To help solve this issue, the U.S. Department of Agriculture’s National Institute of Food and Agriculture offers programs such as the Veterinary Medicine Loan Repayment Program (VMLRP) and the Veterinary Services Grant Program (VSGP). These programs serve to financially support veterinarians working on food supply medicine within designated shortage areas, which are updated annually and informed by feedback.
The VMLRP is a loan repayment program designed to help any veterinarian who has qualifying educational loan debt and provides service in a designated high-priority shortage area. The program compensates veterinarians by providing DVM-related loan repayment of up to $25,000 per year for three years. While VMLRP primarily provides compensation for student loans, it also accommodates loans used for educational materials or housing during a veterinarian’s time of study.

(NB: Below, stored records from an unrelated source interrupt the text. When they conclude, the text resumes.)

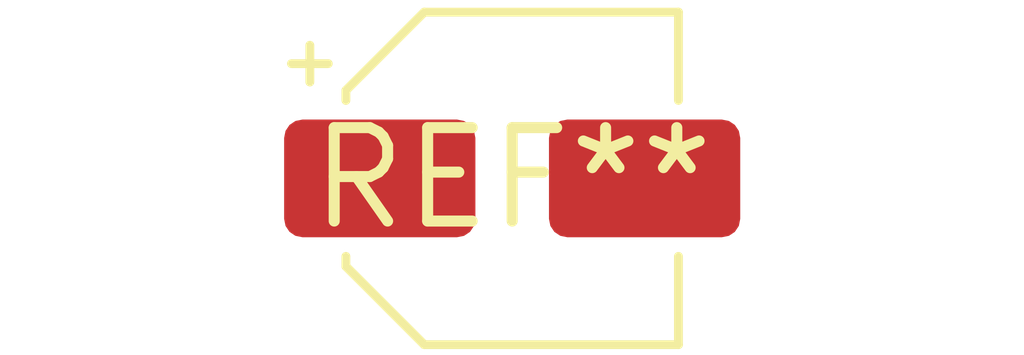
<source format=kicad_pcb>
(kicad_pcb (version 20240108) (generator pcbnew)

  (general
    (thickness 1.6)
  )

  (paper "A4")
  (layers
    (0 "F.Cu" signal)
    (31 "B.Cu" signal)
    (32 "B.Adhes" user "B.Adhesive")
    (33 "F.Adhes" user "F.Adhesive")
    (34 "B.Paste" user)
    (35 "F.Paste" user)
    (36 "B.SilkS" user "B.Silkscreen")
    (37 "F.SilkS" user "F.Silkscreen")
    (38 "B.Mask" user)
    (39 "F.Mask" user)
    (40 "Dwgs.User" user "User.Drawings")
    (41 "Cmts.User" user "User.Comments")
    (42 "Eco1.User" user "User.Eco1")
    (43 "Eco2.User" user "User.Eco2")
    (44 "Edge.Cuts" user)
    (45 "Margin" user)
    (46 "B.CrtYd" user "B.Courtyard")
    (47 "F.CrtYd" user "F.Courtyard")
    (48 "B.Fab" user)
    (49 "F.Fab" user)
    (50 "User.1" user)
    (51 "User.2" user)
    (52 "User.3" user)
    (53 "User.4" user)
    (54 "User.5" user)
    (55 "User.6" user)
    (56 "User.7" user)
    (57 "User.8" user)
    (58 "User.9" user)
  )

  (setup
    (pad_to_mask_clearance 0)
    (pcbplotparams
      (layerselection 0x00010fc_ffffffff)
      (plot_on_all_layers_selection 0x0000000_00000000)
      (disableapertmacros false)
      (usegerberextensions false)
      (usegerberattributes false)
      (usegerberadvancedattributes false)
      (creategerberjobfile false)
      (dashed_line_dash_ratio 12.000000)
      (dashed_line_gap_ratio 3.000000)
      (svgprecision 4)
      (plotframeref false)
      (viasonmask false)
      (mode 1)
      (useauxorigin false)
      (hpglpennumber 1)
      (hpglpenspeed 20)
      (hpglpendiameter 15.000000)
      (dxfpolygonmode false)
      (dxfimperialunits false)
      (dxfusepcbnewfont false)
      (psnegative false)
      (psa4output false)
      (plotreference false)
      (plotvalue false)
      (plotinvisibletext false)
      (sketchpadsonfab false)
      (subtractmaskfromsilk false)
      (outputformat 1)
      (mirror false)
      (drillshape 1)
      (scaleselection 1)
      (outputdirectory "")
    )
  )

  (net 0 "")

  (footprint "CP_Elec_4x5.3" (layer "F.Cu") (at 0 0))

)

</source>
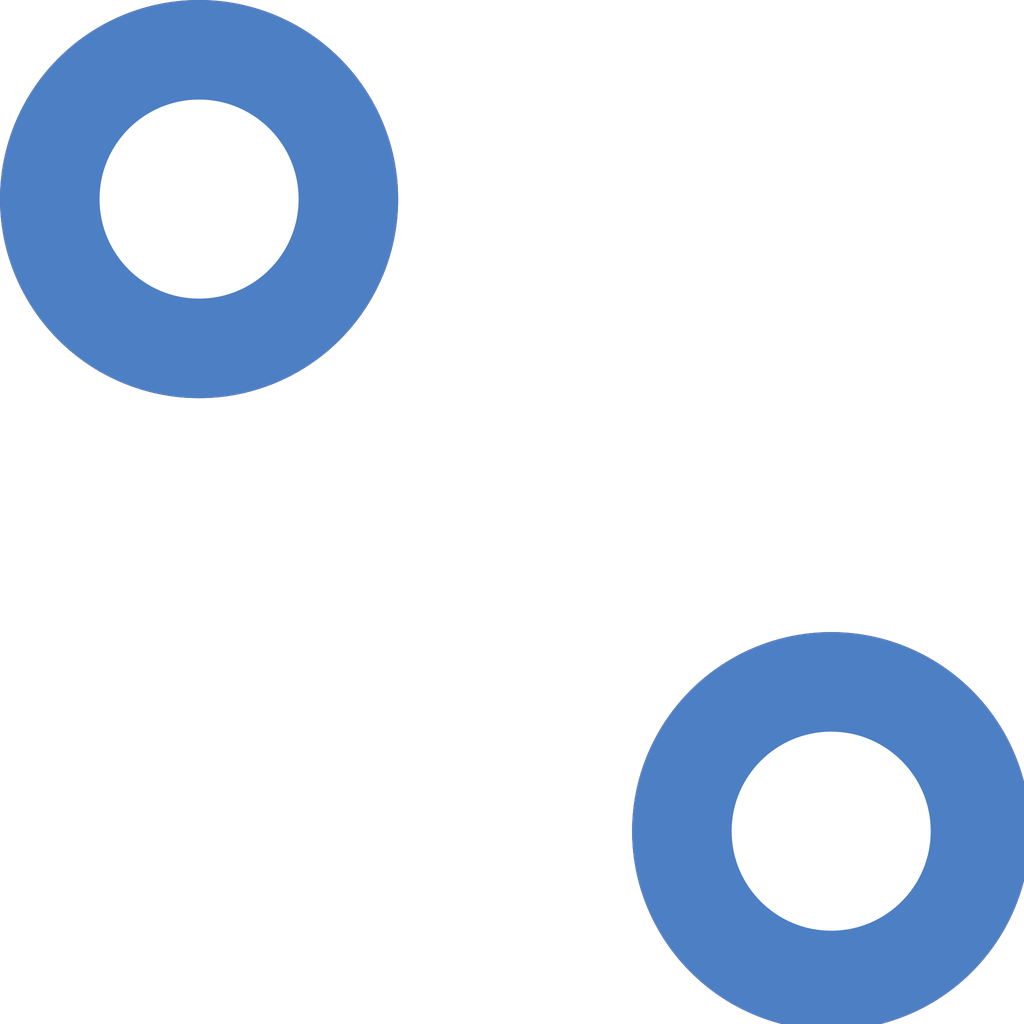
<source format=kicad_pcb>
(kicad_pcb (version 20221018) (generator pcbnew)

  (general
    (thickness 1.6)
  )

  (paper "A4")
  (layers
    (0 "F.Cu" signal)
    (31 "B.Cu" signal)
    (32 "B.Adhes" user "B.Adhesive")
    (33 "F.Adhes" user "F.Adhesive")
    (34 "B.Paste" user)
    (35 "F.Paste" user)
    (36 "B.SilkS" user "B.Silkscreen")
    (37 "F.SilkS" user "F.Silkscreen")
    (38 "B.Mask" user)
    (39 "F.Mask" user)
    (40 "Dwgs.User" user "User.Drawings")
    (41 "Cmts.User" user "User.Comments")
    (42 "Eco1.User" user "User.Eco1")
    (43 "Eco2.User" user "User.Eco2")
    (44 "Edge.Cuts" user)
    (45 "Margin" user)
    (46 "B.CrtYd" user "B.Courtyard")
    (47 "F.CrtYd" user "F.Courtyard")
    (48 "B.Fab" user)
    (49 "F.Fab" user)
    (50 "User.1" user)
    (51 "User.2" user)
    (52 "User.3" user)
    (53 "User.4" user)
    (54 "User.5" user)
    (55 "User.6" user)
    (56 "User.7" user)
    (57 "User.8" user)
    (58 "User.9" user)
  )

  (setup
    (pad_to_mask_clearance 0)
    (pcbplotparams
      (layerselection 0x00010fc_ffffffff)
      (plot_on_all_layers_selection 0x0000000_00000000)
      (disableapertmacros false)
      (usegerberextensions false)
      (usegerberattributes true)
      (usegerberadvancedattributes true)
      (creategerberjobfile true)
      (dashed_line_dash_ratio 12.000000)
      (dashed_line_gap_ratio 3.000000)
      (svgprecision 4)
      (plotframeref false)
      (viasonmask false)
      (mode 1)
      (useauxorigin false)
      (hpglpennumber 1)
      (hpglpenspeed 20)
      (hpglpendiameter 15.000000)
      (dxfpolygonmode true)
      (dxfimperialunits true)
      (dxfusepcbnewfont true)
      (psnegative false)
      (psa4output false)
      (plotreference true)
      (plotvalue true)
      (plotinvisibletext false)
      (sketchpadsonfab false)
      (subtractmaskfromsilk false)
      (outputformat 1)
      (mirror false)
      (drillshape 1)
      (scaleselection 1)
      (outputdirectory "")
    )
  )

  (net 0 "")

  (via (at 1.27 1.27) (size 0.8) (drill 0.4) (layers "F.Cu" "B.Cu") (net 0) (tstamp 29fcfe2b-51ed-4759-bfc1-ae5bbae24af2))
  (via (at 0 0) (size 0.8) (drill 0.4) (layers "F.Cu" "B.Cu") (net 0) (tstamp 44c58e04-7893-4930-a98b-59b14b95a5ae))

)

</source>
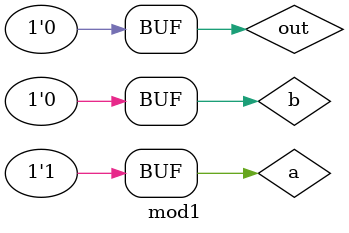
<source format=v>
`timescale 1ns / 1ps


module mod1(
//    input a,
//    input b,
//    output reg out // output out
    );

reg a, b, out;
 
    initial 
    begin
        a = 1'b0; b = 1'b0;
        #30; a = 1'b1;
        #30; b = 1'b1;
        #30; b = 1'b0;
    end 
 // -----------------------------   
    always @ (a)
    begin
        out = a | b; //
        out = a & b;
    end // always
         
endmodule

</source>
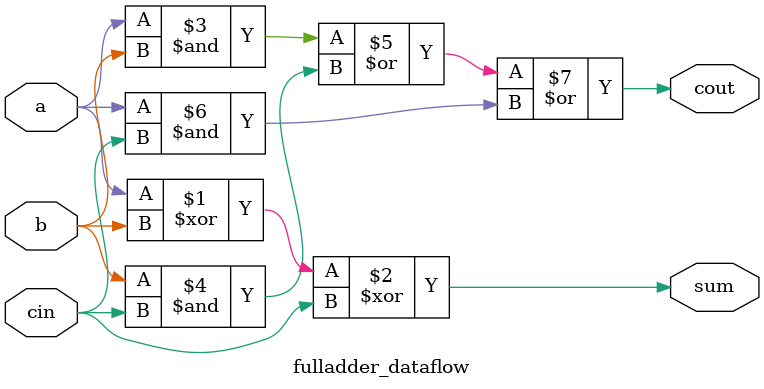
<source format=v>
module fulladder_dataflow(
    input  a,
    input  b,
    input  cin,
    output sum,
    output cout
);
    assign sum = a ^ b ^ cin;
    assign cout = (a & b) | (b & cin) | (a & cin);
endmodule

</source>
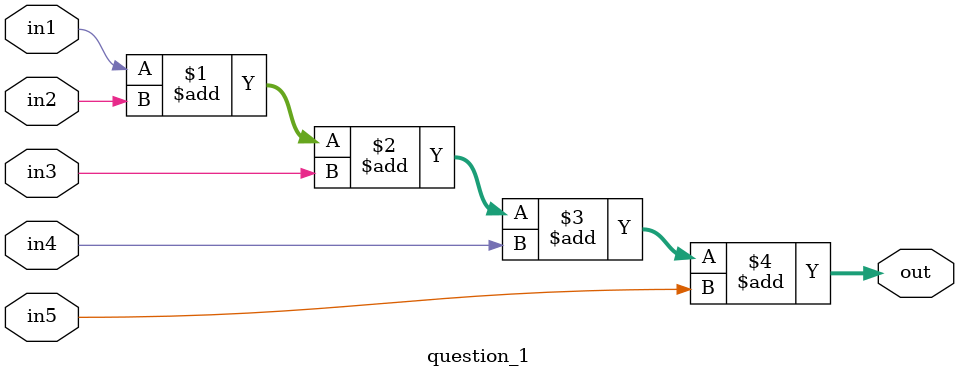
<source format=v>
module question_1 (out, in1, in2, in3, in4, in5);
	input in1, in2, in3, in4, in5; // 5 1-bit inputs.
	output [2:0] out; // 1 3-bit output, enough to fit max value.

	assign out = in1 + in2 + in3 + in4 + in5;
endmodule

</source>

The VSGP goes a step further. This competitive grant program provides grants to those within designated shortage areas who want to establish or expand veterinary practices by equipping veterinary offices, sharing in overhead costs, and/or establishing mobile veterinary facilities.
Your Feedback is Needed
To take full advantage of these funding opportunities, it is crucial the designated shortage areas (the foundation of these federal programs) are accurately and appropriately identified.
In total, Michigan can nominate up to six shortage areas. Last year, the shortage areas included:
- Type II Shortages: Public Practice – Rural Area Food Animal Medicine.
- Saginaw and Shiawassee counties
- Allegan, Cass, Kalamazoo, St. Joseph, and Van Buren counties
- Alger, Chippewa, Delta, Luce, Mackinac, Marquette, and Schoolcraft counties
- Alcona, Iosco, Ogemaw, and Oscoda counties
- Alpena, Montmorency, Otsego, and Presque Isle counties
- Type III Shortage: Public practice.
- State of Michigan
While these shortage areas can be re-nominated, your insights are needed to help refine these designations.
Sharing your insights will be pivotal to strengthening the veterinary profession in Michigan’s rural communities.
Once all feedback has been collected and the shortage areas are finalized, we will share these results with you, so you can apply as well as help to spread the word to others about these federal programs.